The University of Cambridge

Medicine

https://wt-globalhealth.cam.ac.uk/directory/professor-ken-smith

A transcriptional focus on new cells and pathways in SLE

 

Three discovery-driven components will shed light on mechanisms underlying SLE, and suggest novel therapeutic approaches. They are built around recruitment of a well-characterised SLE patient cohort to be studied before and after treatment, which in itself should replicate a CD8 T cell prognostic signature that we have previously described, allowing its adoption as a prognostic biomarker in the clinic 1. It will examine in detail the role played by interferon in determining long-term outcome through its effect on T cell exhaustion processes we have found underly prognostic signatures.

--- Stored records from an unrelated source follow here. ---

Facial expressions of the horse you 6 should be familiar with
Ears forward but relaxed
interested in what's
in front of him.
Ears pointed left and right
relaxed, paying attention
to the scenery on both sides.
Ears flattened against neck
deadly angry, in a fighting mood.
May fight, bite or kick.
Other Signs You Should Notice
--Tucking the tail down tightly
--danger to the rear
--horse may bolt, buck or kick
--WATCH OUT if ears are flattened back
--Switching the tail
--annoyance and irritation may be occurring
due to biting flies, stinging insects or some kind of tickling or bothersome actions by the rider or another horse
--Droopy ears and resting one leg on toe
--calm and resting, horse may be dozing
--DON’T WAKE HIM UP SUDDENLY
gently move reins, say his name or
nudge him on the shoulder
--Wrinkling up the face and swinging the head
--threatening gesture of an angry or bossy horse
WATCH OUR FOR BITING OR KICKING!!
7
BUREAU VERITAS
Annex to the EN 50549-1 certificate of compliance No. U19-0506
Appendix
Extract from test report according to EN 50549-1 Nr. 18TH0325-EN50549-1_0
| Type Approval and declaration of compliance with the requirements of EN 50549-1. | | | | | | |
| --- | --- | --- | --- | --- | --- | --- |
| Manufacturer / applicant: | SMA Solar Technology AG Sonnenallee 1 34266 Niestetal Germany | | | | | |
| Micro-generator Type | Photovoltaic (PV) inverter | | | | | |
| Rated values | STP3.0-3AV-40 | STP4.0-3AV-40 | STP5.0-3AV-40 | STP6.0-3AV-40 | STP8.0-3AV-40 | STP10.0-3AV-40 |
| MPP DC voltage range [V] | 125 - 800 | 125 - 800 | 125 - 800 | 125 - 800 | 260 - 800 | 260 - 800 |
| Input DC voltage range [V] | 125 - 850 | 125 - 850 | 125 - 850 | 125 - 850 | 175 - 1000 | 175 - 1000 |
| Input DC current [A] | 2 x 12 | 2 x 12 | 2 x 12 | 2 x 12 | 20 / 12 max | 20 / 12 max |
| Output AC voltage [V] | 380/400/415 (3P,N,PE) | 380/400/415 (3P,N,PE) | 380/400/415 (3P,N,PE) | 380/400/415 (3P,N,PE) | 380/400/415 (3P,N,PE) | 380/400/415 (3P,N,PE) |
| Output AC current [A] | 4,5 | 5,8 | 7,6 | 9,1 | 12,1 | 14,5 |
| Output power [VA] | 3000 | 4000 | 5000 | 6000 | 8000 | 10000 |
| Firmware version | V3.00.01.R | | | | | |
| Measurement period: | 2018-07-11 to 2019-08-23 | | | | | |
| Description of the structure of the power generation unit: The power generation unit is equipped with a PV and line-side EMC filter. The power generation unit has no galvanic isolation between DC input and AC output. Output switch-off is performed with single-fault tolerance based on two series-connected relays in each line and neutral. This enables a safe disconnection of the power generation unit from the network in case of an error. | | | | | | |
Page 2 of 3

This might allow induction of exhaustion in defined patients through co-stimulation or IFN blockade. 2. We recently discovered the follicular regulatory T cell (TFR), that seems likely to control autoimmunity. We will define the role played by TFR in SLE to assist with our understanding of disease pathogenesis using single cell transcriptomics (SCT) and transgenic approaches, and explore TFR as biomarkers or therapeutic targets. 3. We have shown inflammatory plasma cells (PCI) are major autoantibody producers in SLE, are likely to contribute to both systemic and local disease. We will explore the pathological importance of PCI, and seek therapeutic approaches to them, with SCT and a novel renal transplantation approach.